* _Assigned task_: Print each entry word for word without images.

* _Dataset extract_:
-- Opening Marker --

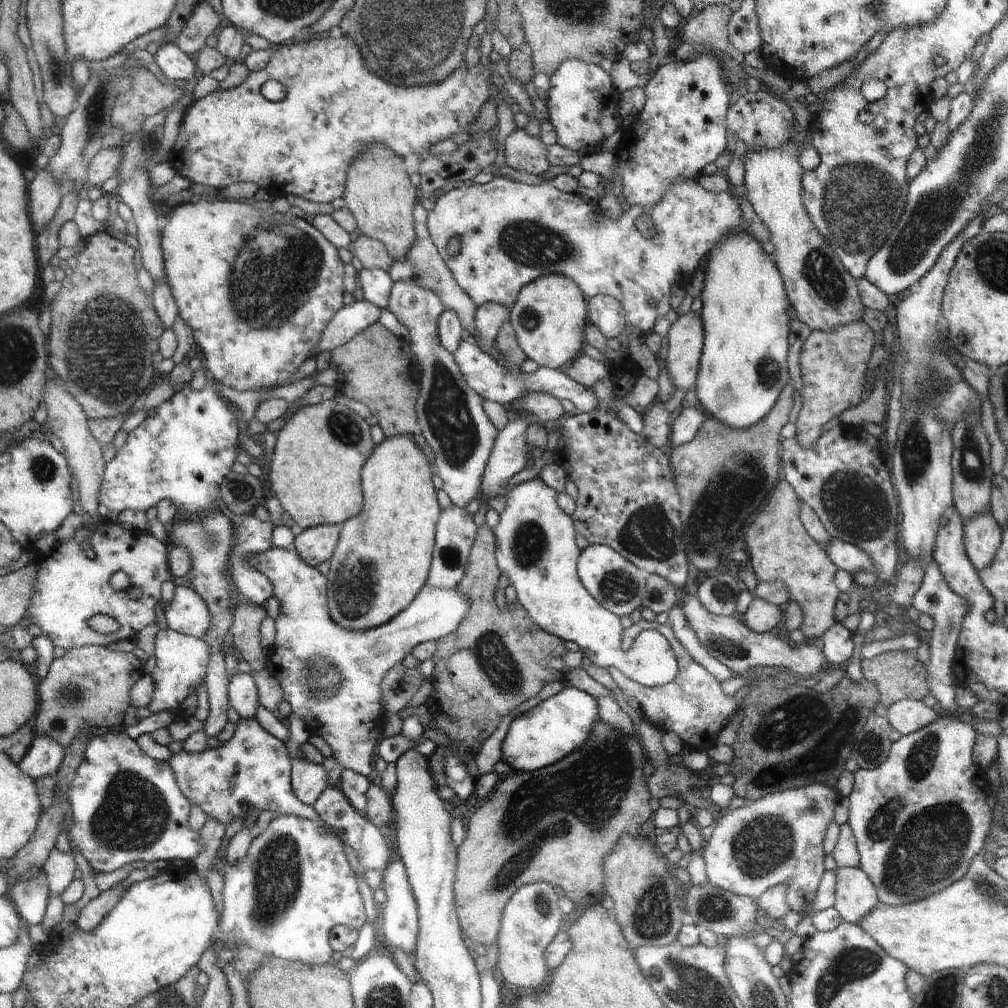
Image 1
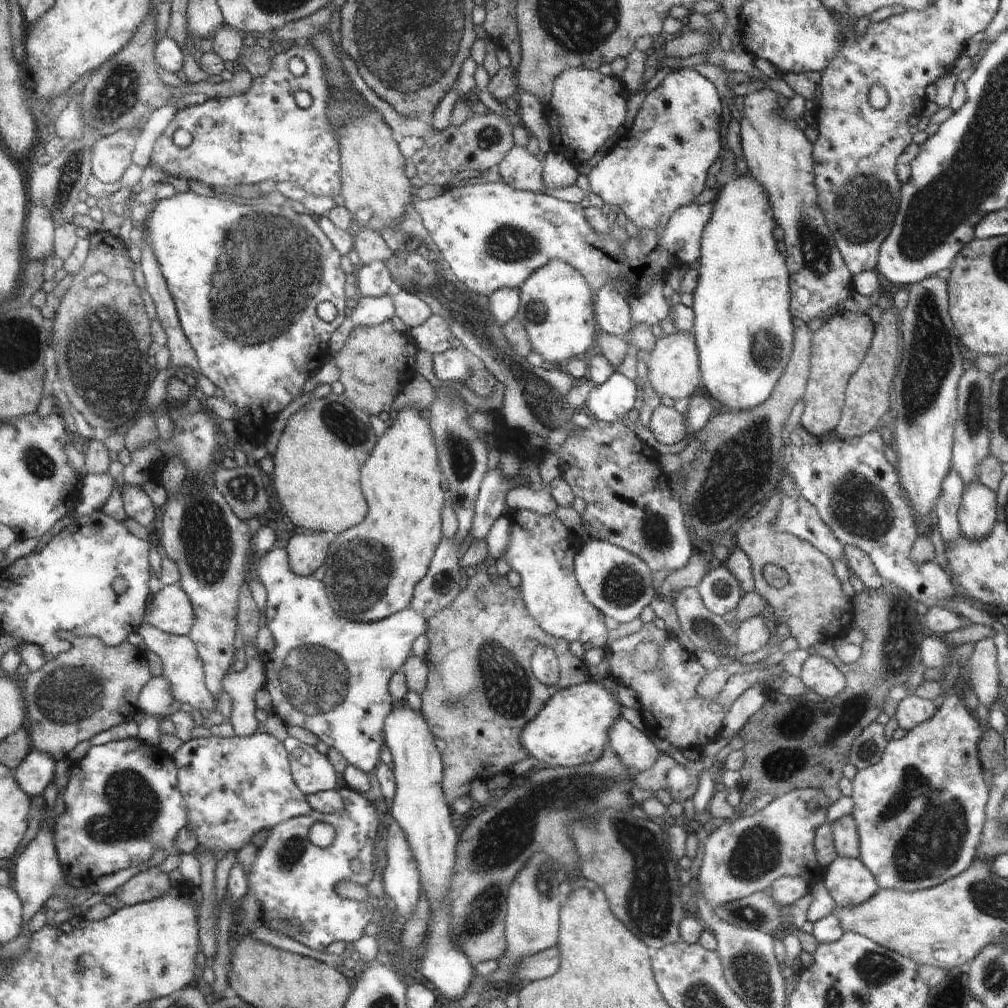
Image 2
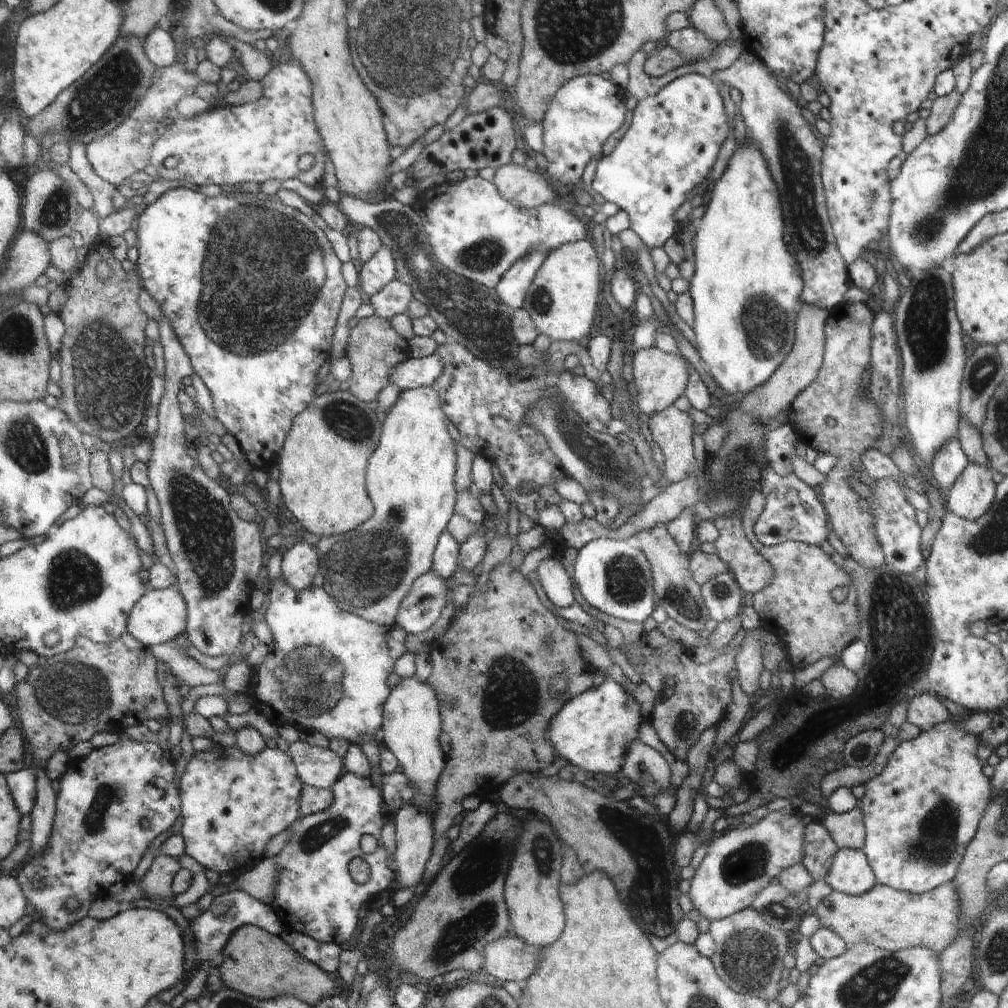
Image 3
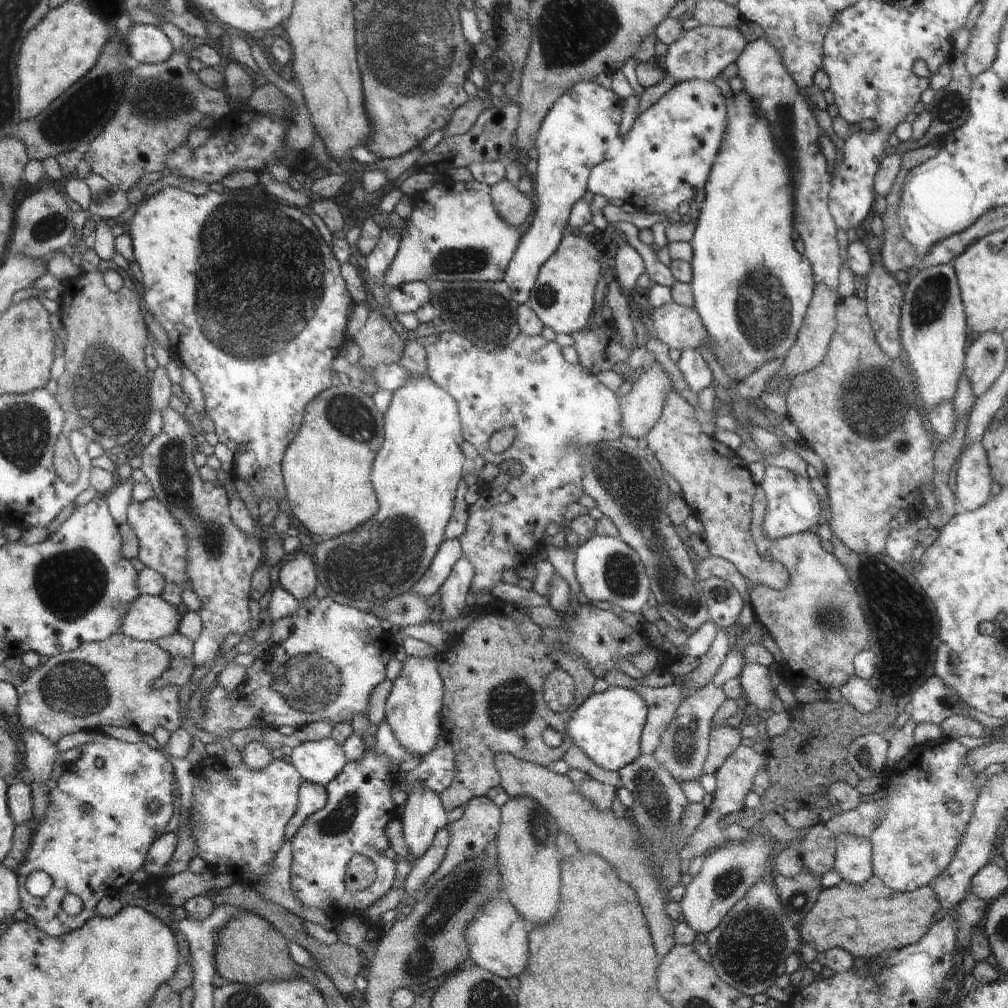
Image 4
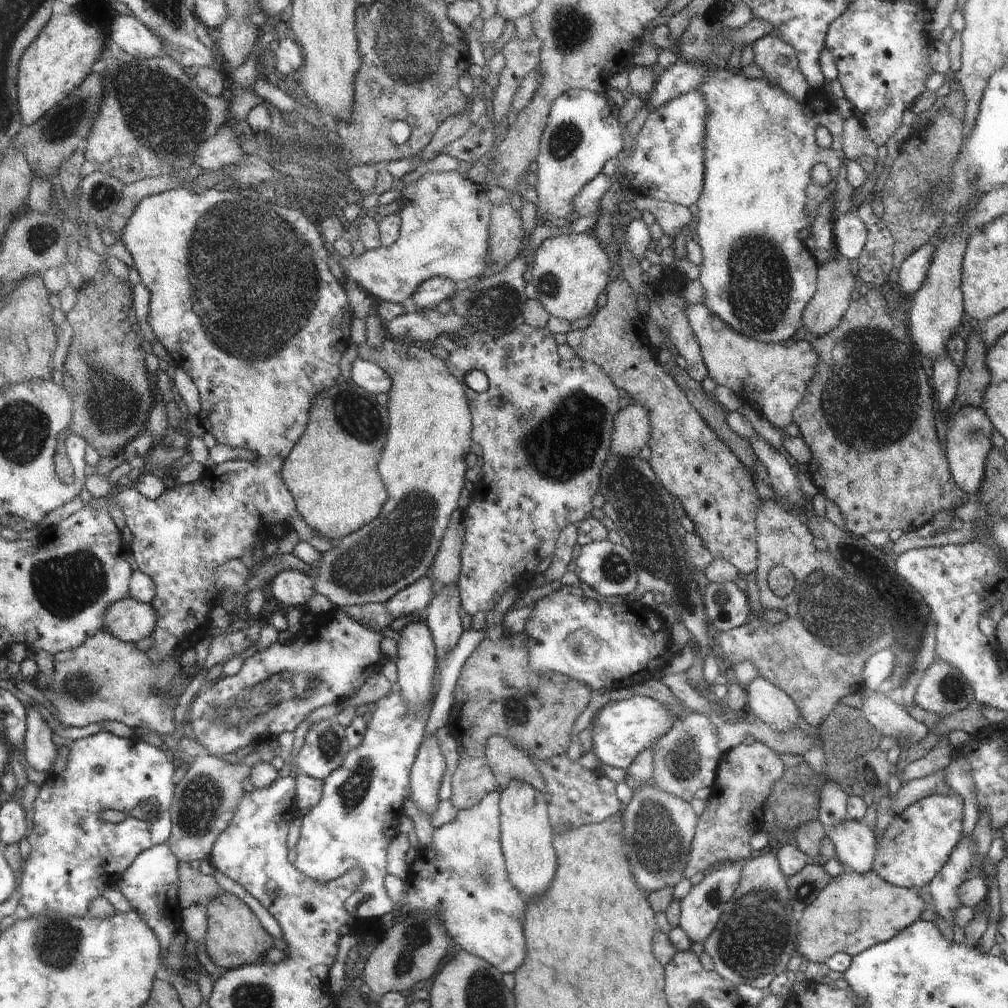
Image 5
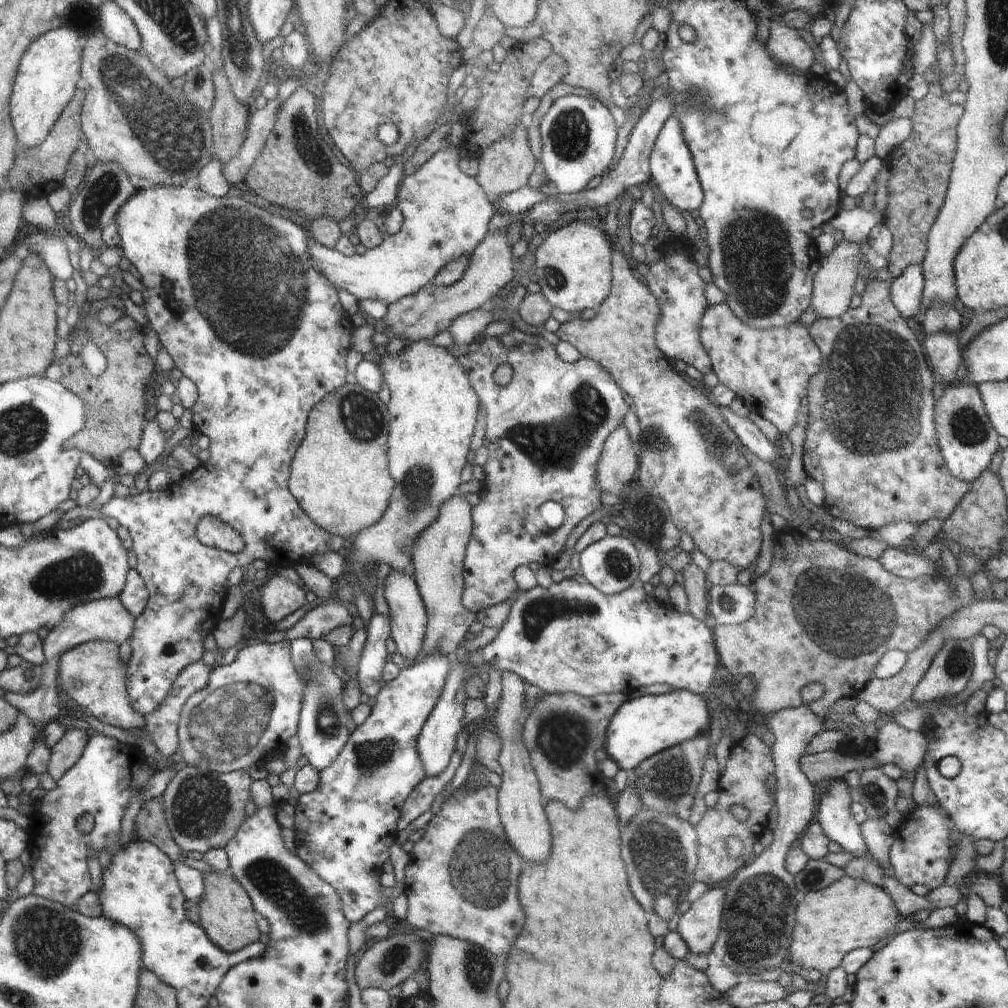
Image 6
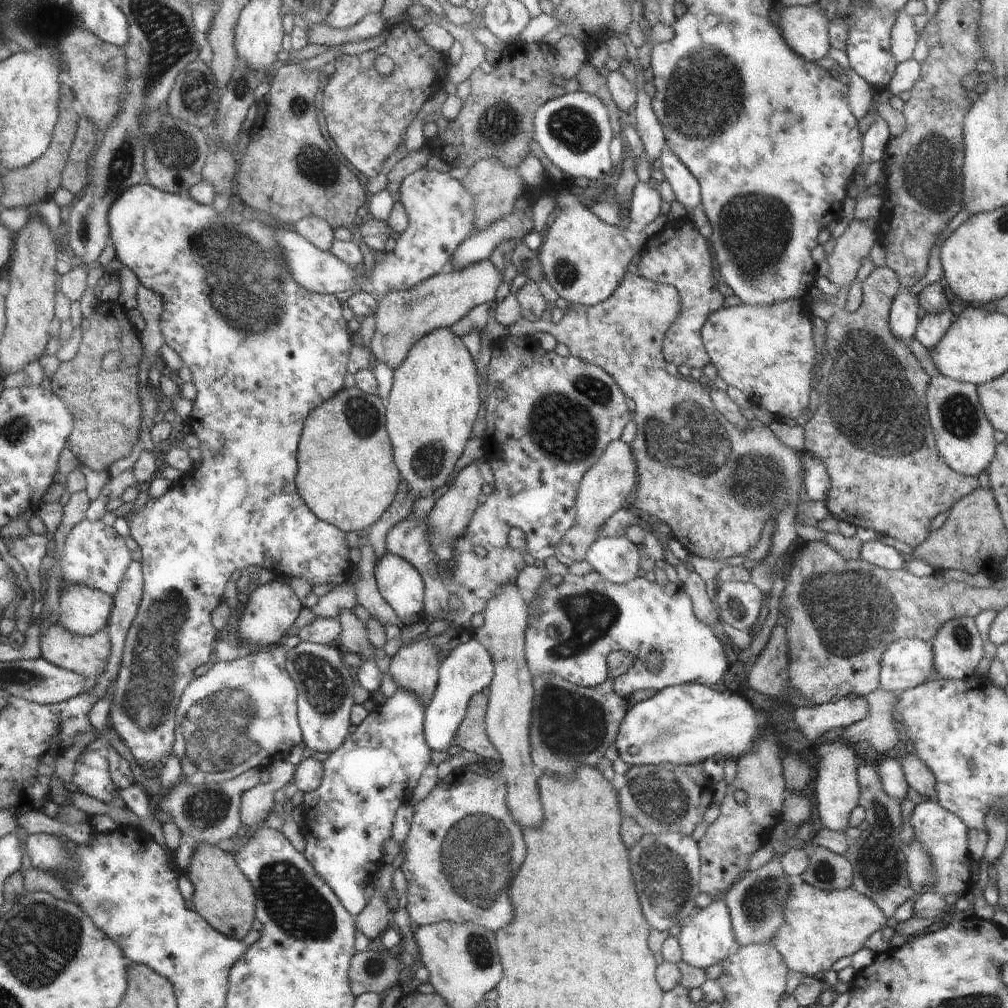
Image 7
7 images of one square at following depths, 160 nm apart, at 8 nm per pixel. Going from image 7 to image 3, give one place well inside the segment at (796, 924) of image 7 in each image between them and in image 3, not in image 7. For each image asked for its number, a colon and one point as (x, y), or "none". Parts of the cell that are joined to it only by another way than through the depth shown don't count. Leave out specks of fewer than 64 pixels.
3: (890, 919)
4: (872, 919)
5: (857, 911)
6: (849, 914)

-- Closing Marker --

* _Response for this exercise_:
Image 1
Image 2
Image 3
Image 4
Image 5
Image 6
Image 7
7 images of one square at following depths, 160 nm apart, at 8 nm per pixel. Going from image 7 to image 3, give one place well inside the segment at (796, 924) of image 7 in each image between them and in image 3, not in image 7. For each image asked for its number, a colon and one point as (x, y), or "none". Parts of the cell that are joined to it only by another way than through the depth shown don't count. Leave out specks of fewer than 64 pixels.
3: (890, 919)
4: (872, 919)
5: (857, 911)
6: (849, 914)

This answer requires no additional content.